Personally, I love data, especially personal data. I have tried several different 'quantified-self' processes, but always was met with the same lack of inspiration/motivation to maintaining the integrity of the data over time. API integrations are cumbersome, systems don't talk to each other, and most if it relies on other people's computers. The path to quantification should be the path of least resistance, leading to higher probability of fulfillment. That was the inspiration for a terminal based reporting system that integrated with existing infrastructure.
My initial experience integrating prometheus for metric collection and reporting has been a fruitful one both professionally and personally. However, I found that attempts to collect metrics were often limited by the premise that you already knew what metrics you exactly wanted to collect. Modifying the list of available metrics commonly means a whole new build and release. Choosing to quantify a new personal metric should be as easy as possible to do. Furthermore, adding other sources to prometheus allows for these self-reported statistics to be correlated with external information (weather, compute resources, stock price, etc).
- Completely Customizable Quantification: Dynamically control any aspect of life you want to quantify in a centralized location
- Daily Metric Reset: Define if a metric should be reset per day or persistent
- Terminal-Based Interface: Intuitive TUI built with the Bubble Tea framework.
- Web-Based Interface: If unable to access a terminal to quickly update/add metrics.
- Metric Management: Add, delete, increment, decrement, and update metrics effortlessly.
- Metric Categorization: With Name, Type, Units as options for integration
- Prometheus Integration: Seamlessly send metrics data to Prometheus for storage.
- Grafana Visualization: Visualize metrics through customizable Grafana dashboards.
- GRPC server Easily expand interfacing with other applications.
The Quanti-Tea project consists of two (and a half) main components:
-
Quanti-Tea (TUI):
- A terminal-based user interface built with the Bubble Tea framework.
- Allows users to interact with metrics through various actions.

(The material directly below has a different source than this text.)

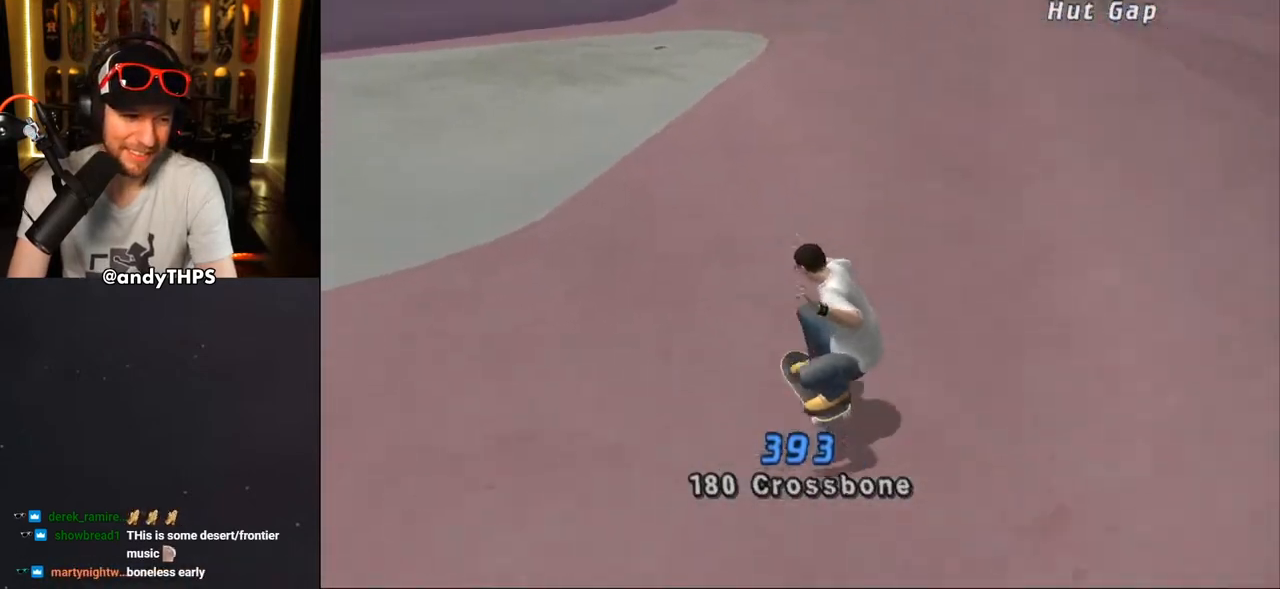
{"buttons": ["CROSS"], "left_stick": "center", "right_stick": "center", "events": [[100, "DPAD_DOWN", "up"], [150, "DPAD_LEFT", "up"]]}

- Communicates with the server to perform metric operations.
-
Quanti-Tea-Steep (Server):
- Handles backend operations, including metric processing and communication with Prometheus.
- Manages the
kettle.dbdatabase for storing metrics. - Provides endpoints for the TUI to perform actions like adding or deleting metrics.
- 2.5 Quanti-Tea-Steep-Http:
- Web app baked into the backend server to also manipulate metrics when a terminal isn't available.
- Go: Ensure you have Go installed (version 1.22 or higher). Download from golang.org.
- Protoc: Install protoc protobuf compiler Protobuf Golang Tutorial
- Prometheus: Install and configure Prometheus for metrics storage. Visit Prometheus Download.
- Grafana: Install and set up Grafana for metrics visualization. Visit Grafana Download.
git clone https://github.com/qjs/Quanti-tea.git
cd quanti-teaOnly tested on Linux, but easily adaptable to other environments
./build.shNow in your ./build/ directory there will be two executables quanti-tea and quanti-tea-steep and a ./server/webapp/template/ directory (where the index.html is located)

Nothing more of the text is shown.